BN augmented structure

Version: 1.0.0

Pattern language family: BN

Modeling phase:

2. The conceptualization phase of a system of interest

Modeling step:

5. Choice of how model structure and parameter values are to be determined

Problem:

Determining a BN structure can be a daunting task that is usually performed either through eliciting expert knowledge or by utilizing a structure learning algorithm along with the existing data about the variables included in the network. While the latter approach can be beneficial in many cases, it is not free of challenges. This pattern aims at solving the following problems related to learning a BN structure from data:

How to handle the situations when learning the BN structure from data produces multiple equivalent BNs, i.e. Markov equivalent structures?
How to incorporate experts knowledge and stakeholders perception about the system structure along with the existing data to produce a more accurate BN structure?
How to convert cyclic structures, e.g. feedbak loops, into acyclic structures so they can be incorporated in BNs?

Solution:

Structure learning algorithms are not perfect, and a set of observations related to a system can be explained with a potentially infinite set of theories. Relying solely on Data to inform a BN structure can produce equivalent networks, i.e. networks that contain the same variables with different structures, however, they have the same joint distribution. Consider the example shown in Fig.1; Suppose that we wish to represent the relationship between three variables SDGs (D) (the achievement of SDGs if that can be measured through a single index), Sustainability (S), and Resilience (R). Learning the structure of such model from data (in a certain national context) can produce three equivalent BNs that are different in structure, however they share the same joint probability distribution. Expanding the joint probability of the three BN structures shown in Fig.1, we find that they have the same joint distribution: $P(D,S,R) = P(R \vert D) P(S \vert D) P(D)$

**Fig.1** Three networks representing different relationships between the variables: *SDGS (D)*, *Sustainability (S)*, and *Resilience (R)*.

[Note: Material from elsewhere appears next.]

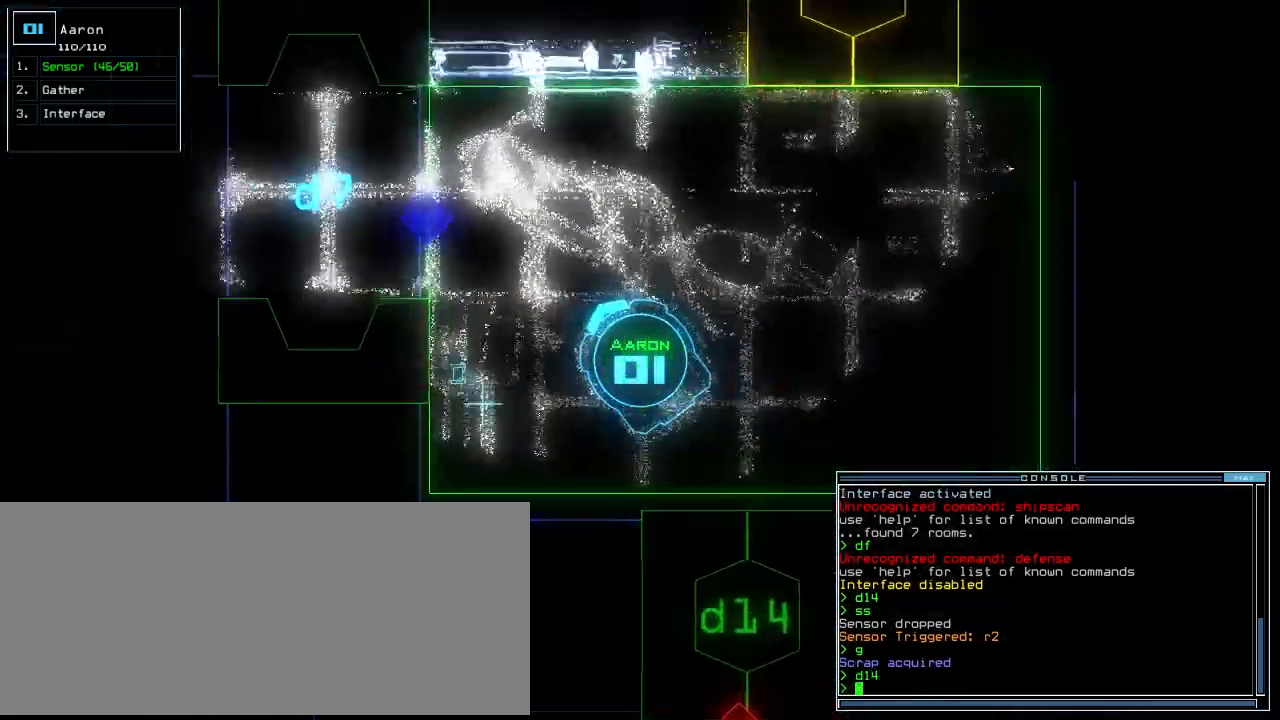
{"keys": ["d"], "events": [[200, "space", "down"], [200, "up", "up"], [280, "space", "up"], [340, "left", "down"], [480, "d", "down"], [480, "left", "up"]]}
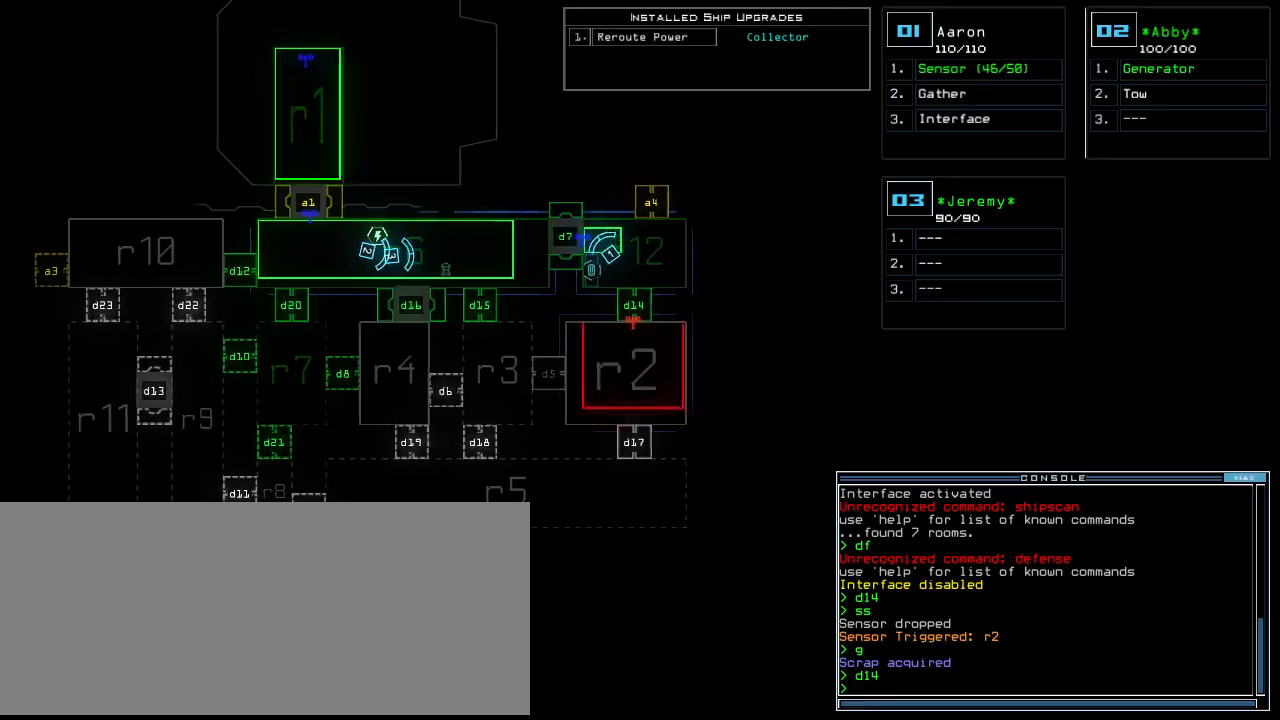
{"keys": ["a"], "events": [[20, "d", "up"], [100, "d", "down"], [200, "d", "up"], [200, "down", "down"], [240, "space", "down"], [380, "down", "up"], [400, "a", "down"], [400, "space", "up"]]}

The solution for this problem depends on the Likelihood equivalence assumption, which states that data should not help in discriminating network structures that can be represented by the same joint distribution.

The knowledge / stakeholder perception is encoded in the model as a prior network that will be updated based on new structures obtained from the available data.

The creation and updating of a prior network is done through the following steps:

Obtain a prior network structure from stakeholder / knowledge base, let this be called $S_{sk}$ .
Use the available data to create $n$ different network structures each of which is created by applying the bootstrap technique as follows:

a. First create $m$ networks by resampling the data $m$ times with replacement.

b. Then choose the network with the structure that has the highest frequency.

c. Apply steps a and b $n$ times to get the $n$ network options.
Obtain an updated network structure $S_{U}$ by comparing each of the $n$ learned network structures with the prior network structure $S_{sk}$ and asking the stakeholders to vote on which network is the most likely, i.e. checking if the learned structures will cause the stakeholders to update their beliefs.

Structure: The structure for this solution is as follows:

**Fig.1** Steps of augmenting structure learning with stakeholder perception / knowledge base.

Constraints:

The constraints for this solution are as follows:

The data used to learn the network structure is representative of the original distribution of the variables.

Related patterns:

Design choice and model quality:

Resources:

Heckerman, D., Geiger, D., & Chickering, D. M. (1995). Learning Bayesian networks: The combination of knowledge and statistical data. Machine learning, 20(3), 197-243.
Alameddine, I., Cha, Y., & Reckhow, K. H. (2011). An evaluation of automated structure learning with Bayesian networks: an application to estuarine chlorophyll dynamics. Environmental Modelling & Software, 26(2), 163-172.
Requejo-Castro, D., Giné-Garriga, R., & Pérez-Foguet, A. (2020). Data-driven Bayesian network modelling to explore the relationships between SDG 6 and the 2030 Agenda. Science of the total environment, 710, 136014.